| Requirement |
How many lines in the records below contain the word "vahou"? Reply with the number alone.

| Available records |
****

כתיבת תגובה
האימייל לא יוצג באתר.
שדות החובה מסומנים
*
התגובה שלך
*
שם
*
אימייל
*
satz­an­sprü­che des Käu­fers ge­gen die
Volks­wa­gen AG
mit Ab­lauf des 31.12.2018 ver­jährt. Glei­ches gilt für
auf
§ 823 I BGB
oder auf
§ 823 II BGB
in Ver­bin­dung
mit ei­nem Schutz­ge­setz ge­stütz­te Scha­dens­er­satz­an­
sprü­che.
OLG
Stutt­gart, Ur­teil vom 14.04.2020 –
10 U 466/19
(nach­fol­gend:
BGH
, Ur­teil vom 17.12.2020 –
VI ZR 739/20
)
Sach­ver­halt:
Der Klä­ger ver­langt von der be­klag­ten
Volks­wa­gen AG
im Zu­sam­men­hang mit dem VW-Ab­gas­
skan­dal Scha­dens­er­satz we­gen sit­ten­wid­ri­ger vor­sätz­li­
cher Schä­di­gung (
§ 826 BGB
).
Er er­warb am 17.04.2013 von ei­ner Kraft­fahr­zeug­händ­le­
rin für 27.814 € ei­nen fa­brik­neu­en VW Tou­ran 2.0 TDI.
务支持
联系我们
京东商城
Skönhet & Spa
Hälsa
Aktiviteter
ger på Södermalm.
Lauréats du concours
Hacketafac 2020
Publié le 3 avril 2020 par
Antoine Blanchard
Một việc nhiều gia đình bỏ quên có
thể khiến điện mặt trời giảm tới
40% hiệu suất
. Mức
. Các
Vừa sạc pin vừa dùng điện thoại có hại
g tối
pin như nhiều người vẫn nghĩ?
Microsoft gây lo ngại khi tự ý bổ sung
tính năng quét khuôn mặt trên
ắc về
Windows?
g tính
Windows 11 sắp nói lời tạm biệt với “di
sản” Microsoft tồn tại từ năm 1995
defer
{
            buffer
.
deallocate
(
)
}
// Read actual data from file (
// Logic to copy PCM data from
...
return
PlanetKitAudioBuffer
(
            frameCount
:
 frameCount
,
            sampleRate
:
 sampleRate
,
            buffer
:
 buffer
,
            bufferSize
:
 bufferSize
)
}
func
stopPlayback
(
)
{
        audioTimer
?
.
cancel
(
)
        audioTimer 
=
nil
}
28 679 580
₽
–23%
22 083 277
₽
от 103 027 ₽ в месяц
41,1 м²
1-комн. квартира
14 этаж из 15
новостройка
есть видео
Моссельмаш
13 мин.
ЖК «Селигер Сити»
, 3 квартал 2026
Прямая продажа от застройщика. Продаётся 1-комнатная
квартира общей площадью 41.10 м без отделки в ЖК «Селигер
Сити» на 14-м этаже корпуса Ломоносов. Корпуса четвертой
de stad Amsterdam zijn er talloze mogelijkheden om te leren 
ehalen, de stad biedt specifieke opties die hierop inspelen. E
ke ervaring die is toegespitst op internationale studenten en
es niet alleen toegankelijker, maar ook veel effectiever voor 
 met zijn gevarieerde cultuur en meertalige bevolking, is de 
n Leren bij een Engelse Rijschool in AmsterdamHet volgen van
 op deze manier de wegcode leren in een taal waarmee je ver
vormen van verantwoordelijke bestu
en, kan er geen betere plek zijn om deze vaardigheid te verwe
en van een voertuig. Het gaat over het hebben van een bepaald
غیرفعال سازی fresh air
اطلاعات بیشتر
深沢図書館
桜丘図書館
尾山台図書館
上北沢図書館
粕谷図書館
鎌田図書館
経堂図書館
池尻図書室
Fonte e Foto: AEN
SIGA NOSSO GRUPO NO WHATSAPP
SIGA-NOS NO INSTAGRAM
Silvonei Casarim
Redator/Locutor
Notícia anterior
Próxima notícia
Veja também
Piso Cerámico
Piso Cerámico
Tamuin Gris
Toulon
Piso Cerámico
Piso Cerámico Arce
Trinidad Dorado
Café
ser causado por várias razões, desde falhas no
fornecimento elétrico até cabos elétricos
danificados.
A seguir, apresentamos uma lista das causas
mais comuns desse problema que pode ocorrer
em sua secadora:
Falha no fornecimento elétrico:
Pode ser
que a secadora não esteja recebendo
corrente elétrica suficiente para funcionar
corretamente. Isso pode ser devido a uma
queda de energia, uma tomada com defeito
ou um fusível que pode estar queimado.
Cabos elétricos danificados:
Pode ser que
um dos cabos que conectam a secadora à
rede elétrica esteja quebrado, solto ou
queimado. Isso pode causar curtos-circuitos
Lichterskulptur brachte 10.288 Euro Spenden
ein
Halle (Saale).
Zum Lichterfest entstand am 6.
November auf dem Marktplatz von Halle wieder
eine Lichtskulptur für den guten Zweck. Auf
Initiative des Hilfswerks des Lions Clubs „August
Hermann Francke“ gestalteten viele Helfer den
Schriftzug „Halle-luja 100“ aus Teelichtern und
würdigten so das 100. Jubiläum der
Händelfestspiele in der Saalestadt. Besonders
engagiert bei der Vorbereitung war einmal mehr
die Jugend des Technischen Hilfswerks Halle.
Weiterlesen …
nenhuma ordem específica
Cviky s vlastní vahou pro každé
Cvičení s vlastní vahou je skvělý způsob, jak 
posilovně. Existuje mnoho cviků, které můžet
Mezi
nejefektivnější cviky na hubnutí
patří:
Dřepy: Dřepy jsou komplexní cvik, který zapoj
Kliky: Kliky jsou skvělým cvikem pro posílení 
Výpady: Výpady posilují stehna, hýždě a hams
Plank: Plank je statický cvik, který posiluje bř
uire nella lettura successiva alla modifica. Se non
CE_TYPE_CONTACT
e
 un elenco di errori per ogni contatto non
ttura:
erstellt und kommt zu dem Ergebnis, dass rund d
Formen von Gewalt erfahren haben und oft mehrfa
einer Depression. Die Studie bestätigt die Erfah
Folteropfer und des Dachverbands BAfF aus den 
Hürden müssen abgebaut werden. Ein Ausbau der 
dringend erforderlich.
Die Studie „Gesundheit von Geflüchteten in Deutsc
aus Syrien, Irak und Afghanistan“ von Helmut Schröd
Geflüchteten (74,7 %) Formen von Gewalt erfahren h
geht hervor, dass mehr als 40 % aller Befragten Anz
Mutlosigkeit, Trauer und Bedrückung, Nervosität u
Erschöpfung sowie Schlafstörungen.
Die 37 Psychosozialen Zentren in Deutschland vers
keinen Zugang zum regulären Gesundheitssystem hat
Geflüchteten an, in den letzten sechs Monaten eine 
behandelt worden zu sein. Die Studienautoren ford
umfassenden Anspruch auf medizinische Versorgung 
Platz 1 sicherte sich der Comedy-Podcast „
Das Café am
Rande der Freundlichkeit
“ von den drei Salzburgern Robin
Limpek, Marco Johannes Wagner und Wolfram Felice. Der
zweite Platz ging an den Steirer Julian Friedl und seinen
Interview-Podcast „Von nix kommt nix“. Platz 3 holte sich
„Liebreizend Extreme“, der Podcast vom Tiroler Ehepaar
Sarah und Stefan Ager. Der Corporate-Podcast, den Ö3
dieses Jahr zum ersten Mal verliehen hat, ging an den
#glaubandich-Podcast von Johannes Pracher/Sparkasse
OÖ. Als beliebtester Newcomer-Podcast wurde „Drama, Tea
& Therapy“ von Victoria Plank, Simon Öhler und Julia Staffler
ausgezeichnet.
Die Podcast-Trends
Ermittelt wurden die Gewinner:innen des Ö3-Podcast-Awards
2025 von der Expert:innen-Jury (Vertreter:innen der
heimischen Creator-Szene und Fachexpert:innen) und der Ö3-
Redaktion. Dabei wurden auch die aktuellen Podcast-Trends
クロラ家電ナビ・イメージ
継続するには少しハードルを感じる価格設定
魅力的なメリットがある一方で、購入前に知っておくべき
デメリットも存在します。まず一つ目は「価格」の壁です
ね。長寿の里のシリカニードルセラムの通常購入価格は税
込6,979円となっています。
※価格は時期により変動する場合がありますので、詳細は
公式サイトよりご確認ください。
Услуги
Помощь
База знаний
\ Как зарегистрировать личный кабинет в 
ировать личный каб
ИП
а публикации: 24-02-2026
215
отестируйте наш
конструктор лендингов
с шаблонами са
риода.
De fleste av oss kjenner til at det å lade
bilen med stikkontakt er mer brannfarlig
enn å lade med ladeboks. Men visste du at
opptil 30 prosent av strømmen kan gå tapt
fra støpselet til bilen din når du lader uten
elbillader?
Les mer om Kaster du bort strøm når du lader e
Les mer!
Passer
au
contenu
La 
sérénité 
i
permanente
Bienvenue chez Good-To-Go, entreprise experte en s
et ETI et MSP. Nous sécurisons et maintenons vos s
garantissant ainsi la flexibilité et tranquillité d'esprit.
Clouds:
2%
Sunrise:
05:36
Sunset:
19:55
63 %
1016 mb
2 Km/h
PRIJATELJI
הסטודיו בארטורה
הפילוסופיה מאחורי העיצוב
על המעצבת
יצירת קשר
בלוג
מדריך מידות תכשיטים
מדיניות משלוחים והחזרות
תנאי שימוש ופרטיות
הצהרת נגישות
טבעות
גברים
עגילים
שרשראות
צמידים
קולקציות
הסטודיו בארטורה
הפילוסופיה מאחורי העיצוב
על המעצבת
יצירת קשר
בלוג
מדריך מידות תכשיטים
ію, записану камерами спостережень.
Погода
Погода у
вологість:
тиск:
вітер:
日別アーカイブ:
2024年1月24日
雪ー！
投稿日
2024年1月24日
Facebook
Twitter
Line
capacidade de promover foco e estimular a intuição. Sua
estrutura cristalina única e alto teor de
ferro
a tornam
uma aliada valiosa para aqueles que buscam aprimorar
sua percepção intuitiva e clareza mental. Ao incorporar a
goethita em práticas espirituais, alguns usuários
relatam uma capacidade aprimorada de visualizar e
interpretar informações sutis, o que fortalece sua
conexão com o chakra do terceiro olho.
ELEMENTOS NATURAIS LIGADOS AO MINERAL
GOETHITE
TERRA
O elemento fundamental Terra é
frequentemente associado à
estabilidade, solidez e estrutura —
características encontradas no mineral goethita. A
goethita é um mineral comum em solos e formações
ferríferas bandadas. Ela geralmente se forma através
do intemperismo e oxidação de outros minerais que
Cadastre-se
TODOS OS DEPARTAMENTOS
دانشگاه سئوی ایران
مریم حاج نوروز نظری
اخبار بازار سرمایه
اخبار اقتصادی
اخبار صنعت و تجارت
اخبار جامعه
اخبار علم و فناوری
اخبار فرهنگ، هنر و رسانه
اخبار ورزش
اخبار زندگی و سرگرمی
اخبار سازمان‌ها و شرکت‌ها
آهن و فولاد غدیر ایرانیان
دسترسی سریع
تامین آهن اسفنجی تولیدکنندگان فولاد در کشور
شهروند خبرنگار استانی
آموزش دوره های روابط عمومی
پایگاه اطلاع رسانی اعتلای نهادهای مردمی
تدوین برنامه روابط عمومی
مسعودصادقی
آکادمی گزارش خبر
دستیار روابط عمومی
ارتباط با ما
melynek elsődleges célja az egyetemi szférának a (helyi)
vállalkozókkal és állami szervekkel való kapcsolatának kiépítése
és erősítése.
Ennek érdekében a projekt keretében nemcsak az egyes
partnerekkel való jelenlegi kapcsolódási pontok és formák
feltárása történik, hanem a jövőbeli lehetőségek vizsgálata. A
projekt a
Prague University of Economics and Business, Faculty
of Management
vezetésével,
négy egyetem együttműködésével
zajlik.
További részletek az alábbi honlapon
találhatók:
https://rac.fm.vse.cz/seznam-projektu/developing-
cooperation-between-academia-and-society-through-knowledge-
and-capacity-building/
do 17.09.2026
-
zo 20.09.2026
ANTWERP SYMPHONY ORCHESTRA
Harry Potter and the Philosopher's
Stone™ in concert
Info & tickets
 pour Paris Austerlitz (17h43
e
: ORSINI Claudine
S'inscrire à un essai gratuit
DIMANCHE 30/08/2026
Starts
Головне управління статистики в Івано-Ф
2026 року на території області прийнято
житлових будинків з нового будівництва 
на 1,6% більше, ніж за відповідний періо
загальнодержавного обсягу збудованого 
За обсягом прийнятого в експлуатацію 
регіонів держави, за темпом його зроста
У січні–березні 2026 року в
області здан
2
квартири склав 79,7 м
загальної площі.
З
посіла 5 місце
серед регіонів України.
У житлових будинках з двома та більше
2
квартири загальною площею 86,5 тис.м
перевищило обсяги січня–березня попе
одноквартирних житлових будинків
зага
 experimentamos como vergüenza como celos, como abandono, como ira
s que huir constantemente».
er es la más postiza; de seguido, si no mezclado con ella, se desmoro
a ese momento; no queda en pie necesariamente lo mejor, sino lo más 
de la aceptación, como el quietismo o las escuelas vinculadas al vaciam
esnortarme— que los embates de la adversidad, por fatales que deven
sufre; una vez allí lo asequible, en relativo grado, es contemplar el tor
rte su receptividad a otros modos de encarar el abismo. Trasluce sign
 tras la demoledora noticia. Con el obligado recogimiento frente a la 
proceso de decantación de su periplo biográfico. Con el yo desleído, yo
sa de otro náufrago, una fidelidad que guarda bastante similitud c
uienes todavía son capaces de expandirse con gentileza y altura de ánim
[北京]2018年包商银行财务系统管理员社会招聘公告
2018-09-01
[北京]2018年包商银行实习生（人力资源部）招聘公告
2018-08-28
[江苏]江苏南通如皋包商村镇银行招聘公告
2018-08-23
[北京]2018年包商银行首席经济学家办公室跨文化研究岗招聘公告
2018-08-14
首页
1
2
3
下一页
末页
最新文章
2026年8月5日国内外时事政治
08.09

****

| Reply to the exercise |
2